In the contemporary world, information technology can be argued to be the major source of power and privilege. The weaponization of information in the 21st century is a remarkable achievement given the short span within which the change has occurred, and with it state power seems to be growing in leaps and bounds. Unlike the industrial age, however, no equivalent change is visible in the structure of society and words like ‘disruption’ do not begin to capture the extent to which this change is contributing to the capacity of the state in enhancing control over the societies it governs. Recent attempts such as Shoshana Zuboff’s work on surveillance capitalism, have tried to grapple with it but these still seem inadequate to offer a countervailing narrative.
For long the idea of surveillance society has been used to describe the experience of advanced capitalism in the West, while bourgeoisie capitalism is seen to hold sway on most other people. However, this binary is not useful, and a unified theory of digital power and marginality can help us avoid these binaries, and evaluate the forces in play. As Edward Snowden’s heartfelt autobiography in exile, shows, even within the West there is no clear demarcation between the state’s capacity to unleash terror on the people and its welfare priorities. The compact of welfare state that emerged in the post-War era, of which Snowden’s parents, as he reminds us again and again in the book, were the quintessential spokes in the Weberian ideal state of post-War America. Written by someone who self-identifies as a Beltway insider, Permanent Record provides us with enough clues to figure that power in the 21st century is no longer based on Weberian rationalism or Marxist materialism, but includes, as Timothy Mitchell has argued, forms of power that make the modern state salient as well as elusive.

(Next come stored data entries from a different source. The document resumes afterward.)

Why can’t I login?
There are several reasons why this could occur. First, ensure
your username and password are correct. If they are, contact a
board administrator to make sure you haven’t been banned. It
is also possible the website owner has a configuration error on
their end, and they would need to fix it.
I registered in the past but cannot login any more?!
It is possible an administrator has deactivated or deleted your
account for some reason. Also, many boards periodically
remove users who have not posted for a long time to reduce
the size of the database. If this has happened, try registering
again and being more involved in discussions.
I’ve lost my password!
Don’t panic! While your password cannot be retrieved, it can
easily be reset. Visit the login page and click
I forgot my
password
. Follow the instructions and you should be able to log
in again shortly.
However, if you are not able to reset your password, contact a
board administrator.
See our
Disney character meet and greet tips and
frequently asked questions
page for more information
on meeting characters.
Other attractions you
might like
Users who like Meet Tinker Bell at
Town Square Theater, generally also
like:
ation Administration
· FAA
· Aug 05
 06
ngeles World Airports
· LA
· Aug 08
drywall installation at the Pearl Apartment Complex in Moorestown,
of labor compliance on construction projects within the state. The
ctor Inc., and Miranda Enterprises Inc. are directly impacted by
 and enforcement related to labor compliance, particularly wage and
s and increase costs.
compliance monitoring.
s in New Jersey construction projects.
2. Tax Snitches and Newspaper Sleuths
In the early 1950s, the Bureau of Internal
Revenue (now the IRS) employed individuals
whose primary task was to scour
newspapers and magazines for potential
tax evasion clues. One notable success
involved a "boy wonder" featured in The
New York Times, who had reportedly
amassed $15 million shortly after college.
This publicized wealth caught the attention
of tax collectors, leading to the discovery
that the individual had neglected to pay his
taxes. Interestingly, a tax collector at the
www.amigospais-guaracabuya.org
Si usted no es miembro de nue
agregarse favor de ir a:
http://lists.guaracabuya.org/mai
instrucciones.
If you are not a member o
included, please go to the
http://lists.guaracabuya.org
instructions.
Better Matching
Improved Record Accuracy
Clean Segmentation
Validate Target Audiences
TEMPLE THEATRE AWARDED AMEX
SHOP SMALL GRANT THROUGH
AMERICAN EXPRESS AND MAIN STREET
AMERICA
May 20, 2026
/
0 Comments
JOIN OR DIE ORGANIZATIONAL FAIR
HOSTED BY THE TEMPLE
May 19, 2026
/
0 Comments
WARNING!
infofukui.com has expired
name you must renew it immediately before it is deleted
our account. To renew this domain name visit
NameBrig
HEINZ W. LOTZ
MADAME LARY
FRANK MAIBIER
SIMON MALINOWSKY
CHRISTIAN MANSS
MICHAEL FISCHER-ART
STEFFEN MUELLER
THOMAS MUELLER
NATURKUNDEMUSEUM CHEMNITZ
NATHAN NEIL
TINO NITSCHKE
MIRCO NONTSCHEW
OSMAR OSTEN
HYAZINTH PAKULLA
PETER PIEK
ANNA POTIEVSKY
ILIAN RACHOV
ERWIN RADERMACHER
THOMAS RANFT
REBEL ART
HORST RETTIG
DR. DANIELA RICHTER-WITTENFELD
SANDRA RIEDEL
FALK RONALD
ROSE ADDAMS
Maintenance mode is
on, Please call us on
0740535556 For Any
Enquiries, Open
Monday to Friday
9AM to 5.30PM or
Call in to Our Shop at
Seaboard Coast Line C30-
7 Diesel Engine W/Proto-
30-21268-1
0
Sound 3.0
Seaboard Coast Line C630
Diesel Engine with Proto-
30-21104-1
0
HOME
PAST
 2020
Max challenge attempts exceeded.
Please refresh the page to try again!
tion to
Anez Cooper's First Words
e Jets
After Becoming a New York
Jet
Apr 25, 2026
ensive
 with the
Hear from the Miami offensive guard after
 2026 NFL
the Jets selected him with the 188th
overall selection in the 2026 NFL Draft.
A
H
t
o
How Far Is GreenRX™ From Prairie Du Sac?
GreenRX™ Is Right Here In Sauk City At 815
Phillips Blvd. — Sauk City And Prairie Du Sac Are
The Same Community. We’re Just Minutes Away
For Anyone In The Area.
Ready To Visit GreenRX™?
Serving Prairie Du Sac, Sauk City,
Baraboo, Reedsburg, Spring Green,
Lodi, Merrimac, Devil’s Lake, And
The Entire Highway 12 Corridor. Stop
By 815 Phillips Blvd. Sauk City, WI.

At its heart, Permanent Record is a contemplation of these contradictions and transformation in American polity. Even for a non-American reader, it is possible to relate to the sentiment that state-led development in the 21st century has been a case of stillbirth, an idea that promised worldwide revival of freedom and equality but has instead become mired in distrust and disgust with growing inequality and strife. Policy analysts trying to piece together the impact of information technologies tend to overlook this basic problem in their optimism about digital ‘disruptions’; their portrayal of IT as some kind of alien power that will eventually pave the way for a better future ignores the extent to which technology has become embedded in the failures and limits of the state’s claim to legitimate public authority. The problem in the analytical core of disruption discourse is that it tends to externalize the impact of technology, when in reality technology and its unreliability to bring about impersonal rationalization in political decision-making has been intrinsic to the current crisis.